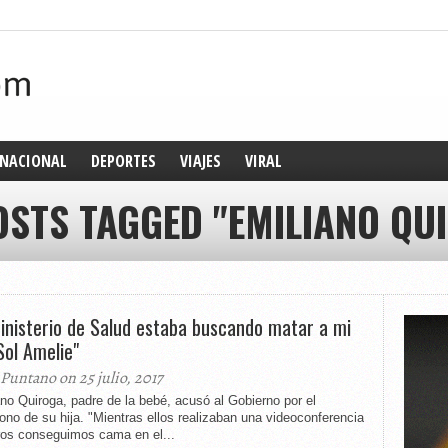
NACIONAL
DEPORTES
VIAJES
VIRAL
OSTS TAGGED "EMILIANO QU
Ministerio de Salud estaba buscando matar a mi
Sol Amelie"
 Puntano on 25 julio, 2017
no Quiroga, padre de la bebé, acusó al Gobierno por el
no de su hija. "Mientras ellos realizaban una videoconferencia
ros conseguimos cama en el...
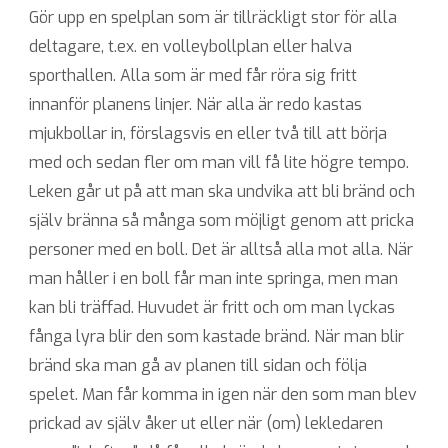
Gör upp en spelplan som är tillräckligt stor för alla
deltagare, t.ex. en volleybollplan eller halva
sporthallen. Alla som är med får röra sig fritt
innanför planens linjer. När alla är redo kastas
mjukbollar in, förslagsvis en eller två till att börja
med och sedan fler om man vill få lite högre tempo.
Leken går ut på att man ska undvika att bli bränd och
själv bränna så många som möjligt genom att pricka
personer med en boll. Det är alltså alla mot alla. När
man håller i en boll får man inte springa, men man
kan bli träffad. Huvudet är fritt och om man lyckas
fånga lyra blir den som kastade bränd. När man blir
bränd ska man gå av planen till sidan och följa
spelet. Man får komma in igen när den som man blev
prickad av själv åker ut eller när (om) lekledaren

## Exercise
Look through the data above for the word "eller". Report each line where it occurs.

## Answer section
deltagare, t.ex. en volleybollplan eller halva
mjukbollar in, förslagsvis en eller två till att börja
prickad av själv åker ut eller när (om) lekledaren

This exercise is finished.